Harriet Jacobs and Elizabeth Keckly:
The Material and Emotional Realities of Childhood in Slavery

A Language Arts Lesson Plan for Grades 3-5

Printable Documents

Additional Resources

Overview

Harriet Jacobs and Elizabeth Keckly were both born into slavery and thus forced to confront the harsh circumstances of the institution as young children. Despite enslavement, moments of happiness and of fleeting material comfort punctuated the early lives of both Jacobs and Keckly. Nonetheless, these women were scarred by the brutal realities of an institution that frequently ripped apart families, separating parents from each other, and most poignantly, children from their parents. In this lesson, students will examine and identify the components of love, sadness, deprivation, and small comforts that defined the lives of enslaved children in general. They will also examine particular examples of the lives of child slaves by reading (or being read) excerpts from the narratives of Jacobs and Keckly. They will focus on the details revealed in the excerpts and will do an assignment comparing the childhood experiences of Jacobs and Keckly. Note: Elizabeth Keckly's last name is often spelled "Keckley." We are honoring Keckly's own spelling of her last name, which lacked the extra "e." Although we encourage the use of "Keckly," some of the materials that you will reference for this lesson plan will present the name with the extra "e."

Learning Objectives

Upon completion of this lesson, students will be able to:

Guiding Questions

What was it like to be a female slave child in the nineteenth-century Upper South? What experiences defined Jacobs's and Keckly's memories of their enslaved childhoods? Were the early lives of Jacobs and Keckly reflective of the larger population of enslaved children?

Suggested Time

2 class periods

Preparing to Teach the Lesson

  1. Review Teacher Tools 1 and 2, which offer brief overviews of the lives of Harriet Jacobs and Elizabeth Keckly.
  2. View the short videos 9 Feet Long and 7 Wide (on Harriet Jacobs) and My Dear Mother (on Elizabeth Keckly). Be prepared to show these two videos to your class.
  3. Review Teacher Tool 3 for a generalized overview of childhood slavery in the American South. For more information on this topic, you can visit the Encyclopedia of Children and Childhood in History and view an entry on Slavery in the United States or the article "Family Life in the Slave Quarters: Survival Strategies" by Marie Jenkins Schwartz in the Organization of American Historians Magazine.
  4. Review "I was Born a Slave:" Two African American Women Relate their Childhood Years and the Growing Awareness of Being Enslaved from the National Humanities Center Resource Toolbox. As part of this lesson, you will read this document aloud to your students (or have them take turns reading it aloud), so you should print it for reproduction and distribution.
  5. Review Student Handout 1, which contains identification questions about Harriet Jacobs and Elizabeth Keckly based on the reading of "I Was Born a Slave."
  6. Review Teacher Tool 4, which is the same as Student Handout 1, but with the correct responses in bold for your use.
  7. Optional: You may decide to explore making inferences or generalizations in a lesson extension. If you choose to do so, review Student Handout 2 and Teacher Tool 5 and read the instructions under Extending the Lesson.

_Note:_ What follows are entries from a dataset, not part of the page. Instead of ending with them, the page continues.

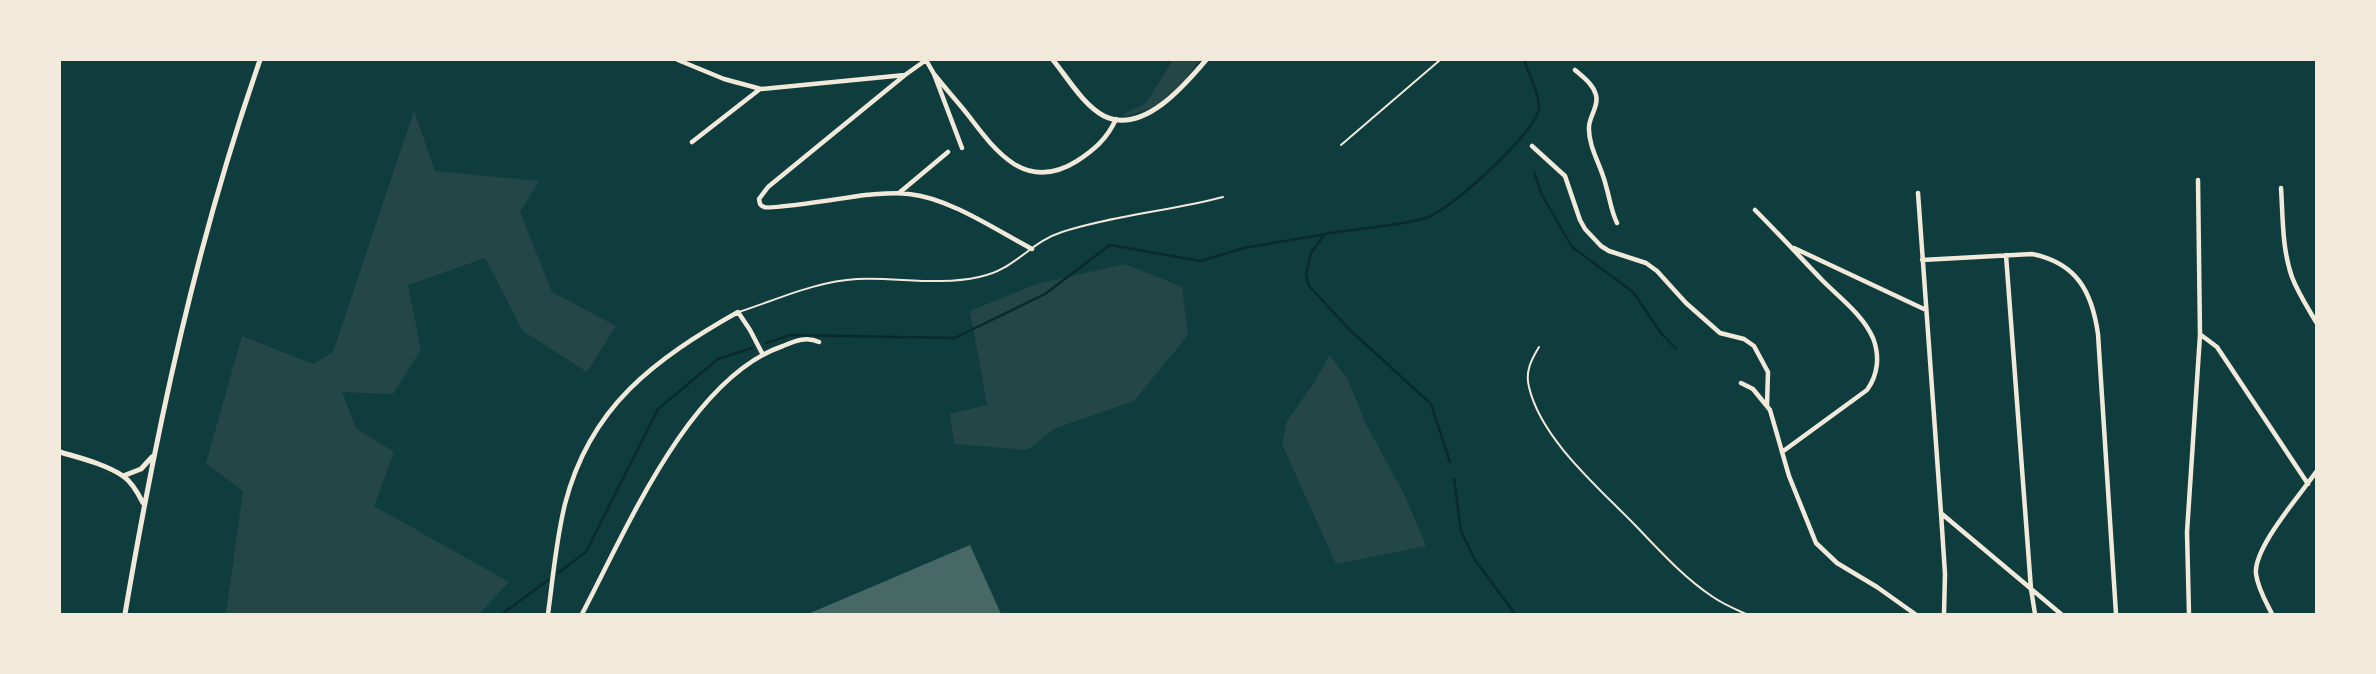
<svg xmlns="http://www.w3.org/2000/svg" width="2376" height="674" viewBox="0 0 2376 674" font-family="'Varela Round',sans-serif">
  <style>
    .green { fill: #244646 }
    .lines { fill: none; stroke-linecap: round; stroke-linejoin: round }
    .stream { stroke: #0a2a2b; stroke-width: 2.5 }
    .building { fill: #486865 }
    .service { stroke: #f1e9da; stroke-width: 2 }
    .minor { stroke: #f1e9da; stroke-width: 4.5 }
    .tertiary { stroke: #f1e9da; stroke-width: 5 }
    .secondary { stroke: #f1e9da; stroke-width: 5 }
  </style>
  <rect width="100%" height="100%" fill="#0f3d3e"/>
  <path class="green" d="M 1173,60 L 1199,60 L 1184,81 L 1159,105 L 1127,116 L 1122,115 L 1146,103 Z
    M 414,111 L 435,171 L 539,181 L 520,212 L 552,292 L 616,326 L 587,372 L 523,331 L 485,258 L 408,285 L 421,350 L 393,394 L 342,392 L 356,428 L 394,452 L 374,506 L 509,582 L 479,614 L 226,614 L 243,491 L 206,463 L 242,336 L 313,364 L 333,352 Z
    M 1125,264 L 1182,287 L 1188,335 L 1134,401 L 1056,428 L 1027,450 L 954,444 L 950,414 L 987,405 L 970,311 L 1037,284 Z
    M 1330,355 L 1348,380 L 1366,424 L 1405,496 L 1426,546 L 1336,564 L 1282,444 L 1287,421 L 1313,384 Z"/>
  <g class="lines">
    <path class="stream" d="M 1534,172 L 1542,195 L 1572,247 L 1633,292 L 1661,333 L 1676,349
      M 766,343 L 790,335 L 955,338 L 1045,294 L 1110,245 L 1200,261 L 1244,248 L 1325,234
      M 1450,462 L 1431,404 L 1349,329 L 1309,286 L 1306,275 L 1311,253 L 1325,234 C 1358,228 1393,227 1426,218 C 1449,211 1541,129 1539,106 C 1539,93 1528,72 1524,60
      M 1454,479 L 1461,531 L 1475,560 L 1515,614
      M 558,573 L 586,552 L 658,409 L 718,359 L 752,348
      M 502,614 L 548,580"/>
  </g>
  <path class="building" d="M 970,545 L 1001,614 L 808,614 Z"/>
  <g class="lines">
    <path class="service" d="M 1341,145 L 1440,60
      M 739,312 C 776,300 817,281 857,279 C 897,277 938,286 979,277 C 1015,270 1030,242 1062,232 C 1115,215 1170,211 1223,197
      M 1539,347 C 1531,360 1525,372 1529,387 C 1541,439 1599,488 1635,525 C 1659,550 1684,578 1713,597 C 1723,604 1735,609 1746,614"/>
    <path class="minor" d="M 678,60 L 724,79 L 761,89 L 905,75 L 926,60
      M 926,60 L 934,74 L 962,148
      M 1575,70 C 1583,77 1593,84 1596,95 C 1599,106 1589,117 1589,127 C 1588,147 1602,167 1606,186 C 1610,199 1611,211 1617,223
      M 934,74 C 945,88 957,101 968,115 C 996,152 1026,193 1077,161 C 1094,150 1107,139 1116,119
      M 905,75 L 768,187 L 759,199 C 760,203 759,205 764,207 C 769,210 852,197 865,195 C 880,194 894,192 909,194 C 949,198 996,230 1032,249
      M 692,142 L 760,89
      M 1532,146 L 1565,176 L 1580,220 L 1585,229 L 1601,246 L 1609,251 L 1646,263 L 1657,271 L 1686,303 L 1720,333 L 1744,339 L 1754,346 L 1768,372 L 1767,405
      M 2281,188 C 2283,218 2282,249 2292,277 C 2298,293 2308,308 2316,322
      M 899,193 L 948,152
      M 1918,193 L 1941,513 L 1945,574 L 1944,614
      M 1755,210 C 1778,233 1800,257 1823,281 C 1840,298 1863,315 1873,338 C 1880,356 1878,375 1867,390 L 1782,452
      M 1794,248 L 1926,310
      M 2006,255 L 2031,589 L 2035,614
      M 1922,260 L 2032,254 C 2077,263 2092,292 2098,334 L 2116,614
      M 2201,335 L 2217,347 L 2227,362 L 2308,484
      M 1741,383 L 1753,389 L 1770,410 L 1789,476 L 1816,543 L 1837,563 L 1877,587 L 1915,614
      M 1942,514 L 2061,614
      M 548,614 C 553,578 556,540 565,504 C 590,406 655,359 738,312 L 750,330 L 762,353
      M 582,614 C 626,531 689,378 783,346 C 795,341 806,336 819,342
      M 2189,614 L 2187,532 L 2200,335 L 2198,180
      M 2272,614 C 2266,602 2258,589 2256,574 C 2253,548 2301,494 2316,472"/>
    <path class="tertiary" d="M 1053,60 C 1067,77 1083,105 1104,116 C 1143,135 1185,85 1206,60"/>
    <path class="secondary" d="M 60,452 C 80,458 105,464 123,476 C 132,482 138,493 143,503
      M 123,476 L 141,469 L 152,457
      M 125,614 C 157,426 197,240 260,60"/>
  </g>
  <rect width="2376" height="674" fill="none" stroke="#f1e9da" stroke-width="122"/>
</svg>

Teaching the Lesson (Suggested Steps)

  1. To begin this lesson plan, show the short videos on Harriet Jacobs and Elizabeth Keckly.
  2. Using the information in Teacher Tool 3, provide students with an overview of childhood slavery in general.
  3. Distribute "I was Born a Slave:" Two African American Women Relate their Childhood Years and the Growing Awareness of Being Enslaved and either read it aloud to your students and ask them to follow along or ask students to take turns reading sections aloud to the class.
  4. Distribute Student Handout 1 and ask them to circle the appropriate response to the facts listed. Teacher Tool 4 contains the correct responses to the activity in Student Handout 1.
  5. As a class, discuss correct responses to the fact list in Student Handout 1.
  6. Lead a brief discussion about how the lives of Jacobs and Keckly, living in the households of their owners, compare to the lives of other enslaved children who did not live in their masters' homes.
  7. Based on the information in Teacher Tools 1 and 2, provide students with an overview of the lives of Harriet Jacobs and Elizabeth Keckly. Describe their progression from slavery to freedom and their contribution to American society and history (both in their time and in the present). Be sure to note Harriet Jacobs's escape from slavery (including hiding for seven years in a confined space), the narratives written by both former slaves, and Keckly's career as a dressmaker to affluent women, including Mary Todd Lincoln. Engage students in a discussion about how these two women, who were enslaved as children, went on to be free as adults and to accomplish so much.